I assume your talking about the TV and then the XM controller. Well the TV doesn't support the XM so i had to get the XM FM Modulator (YUCK) to browse the XM stations!

Scott


----------



## nitestridar (Jun 29, 2002)

o...ok i see....
i wasn't sure


----------



## sdavis02 (Aug 16, 2002)

its cool!


----------



## sdavis02 (Aug 16, 2002)

*Updated Pics*

Hey i just updated my pictures!

Check them out at http://www.fifthgearracing.com/cars/ or at http://www.cardomain.com/id/sdavis02. Let me know what you think guys.

Scott


----------



## RaSER X (May 1, 2002)

what's up with this pic??


----------



## sdavis02 (Aug 16, 2002)

Thats my best friends car, we are waiting for his 03 spec v and he's drivin that for now. I had some fun with his photo and he wanted to see it!

This is the funny one:


----------



## ScarCrow28 (May 14, 2002)

thats because they can't look inside your car to check your girlfriend out! lol

though i really think its so they can tell if your using a radar detector, or wearing you seatbelt. there is a complete article about how to sneek by the cops in this month's Motor Trend. a good read! if they see a radar detector, or not wearing you seatblets, they are more likely to give you a ticket.

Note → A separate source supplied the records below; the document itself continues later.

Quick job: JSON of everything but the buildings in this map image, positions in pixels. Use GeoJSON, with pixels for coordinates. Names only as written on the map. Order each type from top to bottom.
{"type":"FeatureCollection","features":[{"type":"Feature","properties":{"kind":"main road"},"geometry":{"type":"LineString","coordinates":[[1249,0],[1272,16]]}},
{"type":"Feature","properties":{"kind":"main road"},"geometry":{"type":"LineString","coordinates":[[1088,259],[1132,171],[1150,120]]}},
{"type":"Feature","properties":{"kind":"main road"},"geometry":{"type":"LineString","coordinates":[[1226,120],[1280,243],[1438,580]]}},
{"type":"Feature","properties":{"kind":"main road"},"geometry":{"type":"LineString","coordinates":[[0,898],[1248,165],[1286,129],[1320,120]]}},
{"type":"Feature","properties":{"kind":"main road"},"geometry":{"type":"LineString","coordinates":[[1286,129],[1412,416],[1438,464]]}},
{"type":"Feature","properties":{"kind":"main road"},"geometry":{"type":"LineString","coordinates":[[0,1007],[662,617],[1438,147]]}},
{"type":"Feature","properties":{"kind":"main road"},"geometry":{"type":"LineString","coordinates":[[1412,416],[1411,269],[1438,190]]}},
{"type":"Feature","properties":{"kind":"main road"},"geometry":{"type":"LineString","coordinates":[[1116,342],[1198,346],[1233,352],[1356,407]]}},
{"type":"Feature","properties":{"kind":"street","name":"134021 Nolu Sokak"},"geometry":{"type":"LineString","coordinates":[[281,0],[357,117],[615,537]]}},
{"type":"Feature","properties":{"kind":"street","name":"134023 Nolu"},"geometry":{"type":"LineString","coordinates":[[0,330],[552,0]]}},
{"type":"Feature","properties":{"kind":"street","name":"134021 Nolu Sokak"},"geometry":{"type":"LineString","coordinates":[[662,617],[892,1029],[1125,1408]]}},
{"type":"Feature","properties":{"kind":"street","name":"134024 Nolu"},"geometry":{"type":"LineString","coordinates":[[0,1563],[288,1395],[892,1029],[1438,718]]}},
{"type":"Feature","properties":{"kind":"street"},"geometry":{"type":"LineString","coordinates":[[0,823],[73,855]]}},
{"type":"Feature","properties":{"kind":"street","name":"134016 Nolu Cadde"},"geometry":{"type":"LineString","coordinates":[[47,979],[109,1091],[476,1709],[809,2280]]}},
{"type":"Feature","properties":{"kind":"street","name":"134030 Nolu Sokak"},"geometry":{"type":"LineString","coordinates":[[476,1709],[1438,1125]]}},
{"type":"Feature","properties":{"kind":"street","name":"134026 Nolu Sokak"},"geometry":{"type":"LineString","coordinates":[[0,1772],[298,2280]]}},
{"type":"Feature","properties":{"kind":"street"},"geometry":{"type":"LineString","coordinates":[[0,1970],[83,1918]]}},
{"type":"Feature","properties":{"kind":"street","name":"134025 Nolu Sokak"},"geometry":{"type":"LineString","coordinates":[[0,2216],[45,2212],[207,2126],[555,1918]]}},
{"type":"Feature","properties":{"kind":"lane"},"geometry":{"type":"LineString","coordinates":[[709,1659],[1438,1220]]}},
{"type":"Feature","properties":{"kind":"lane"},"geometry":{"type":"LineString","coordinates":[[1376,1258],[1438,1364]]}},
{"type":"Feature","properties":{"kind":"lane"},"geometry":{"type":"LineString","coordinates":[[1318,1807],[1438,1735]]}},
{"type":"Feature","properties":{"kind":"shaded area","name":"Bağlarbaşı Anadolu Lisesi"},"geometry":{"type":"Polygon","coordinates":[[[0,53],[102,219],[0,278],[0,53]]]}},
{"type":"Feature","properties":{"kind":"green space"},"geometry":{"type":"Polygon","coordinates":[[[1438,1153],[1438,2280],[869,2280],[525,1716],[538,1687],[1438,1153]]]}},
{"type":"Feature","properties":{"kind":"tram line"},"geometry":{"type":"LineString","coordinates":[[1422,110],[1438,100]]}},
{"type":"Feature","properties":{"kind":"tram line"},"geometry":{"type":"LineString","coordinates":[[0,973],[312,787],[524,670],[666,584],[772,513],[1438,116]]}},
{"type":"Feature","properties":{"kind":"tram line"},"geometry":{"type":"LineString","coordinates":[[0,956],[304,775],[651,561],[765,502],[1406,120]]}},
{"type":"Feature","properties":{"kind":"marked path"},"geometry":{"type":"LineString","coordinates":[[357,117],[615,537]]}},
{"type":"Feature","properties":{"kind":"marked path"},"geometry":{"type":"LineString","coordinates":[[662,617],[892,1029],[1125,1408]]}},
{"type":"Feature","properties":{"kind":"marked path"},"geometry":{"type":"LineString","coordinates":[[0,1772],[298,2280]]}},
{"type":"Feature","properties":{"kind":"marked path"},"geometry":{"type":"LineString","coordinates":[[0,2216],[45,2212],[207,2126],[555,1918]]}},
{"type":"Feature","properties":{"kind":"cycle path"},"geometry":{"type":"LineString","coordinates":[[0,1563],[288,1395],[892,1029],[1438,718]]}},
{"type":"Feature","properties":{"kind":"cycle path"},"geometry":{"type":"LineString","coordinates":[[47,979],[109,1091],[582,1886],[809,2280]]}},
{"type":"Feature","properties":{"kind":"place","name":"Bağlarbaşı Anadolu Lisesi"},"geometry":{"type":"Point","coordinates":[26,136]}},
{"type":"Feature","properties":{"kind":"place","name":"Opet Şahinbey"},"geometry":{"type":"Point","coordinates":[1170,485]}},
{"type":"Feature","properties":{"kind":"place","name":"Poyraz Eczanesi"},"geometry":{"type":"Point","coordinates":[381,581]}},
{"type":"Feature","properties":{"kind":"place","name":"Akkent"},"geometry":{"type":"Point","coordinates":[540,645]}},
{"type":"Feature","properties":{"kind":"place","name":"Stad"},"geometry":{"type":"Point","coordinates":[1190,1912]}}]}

Maybe thats why i've been so lucky so far. (knock knock) i dont' have a detector. check out the article for other tips!


----------



## sdavis02 (Aug 16, 2002)

I blame end of month quota's and the cops in the area are cracking down cause a lot of the stupid kids around here that soup up their "race rockets" civics mostly, race and drive like moron's. I took it off, and working on getting it back on, just editing my driving permissions with PENNDOT, my one friend's dad is an eye doctor he wrote a note for me

Scott

NEW PHOTOS ONLINE 9/9/2002


----------



## nitestridar (Jun 29, 2002)

when i see the cops the windows come down!!!!!!!
no matter what the weather is..

i got 20% all around


----------



## sdavis02 (Aug 16, 2002)

I have never had a problem with the local cops, there is one area where i know about issues, so driving through there its windows down. But i got screwed, its cool i know

Scott


----------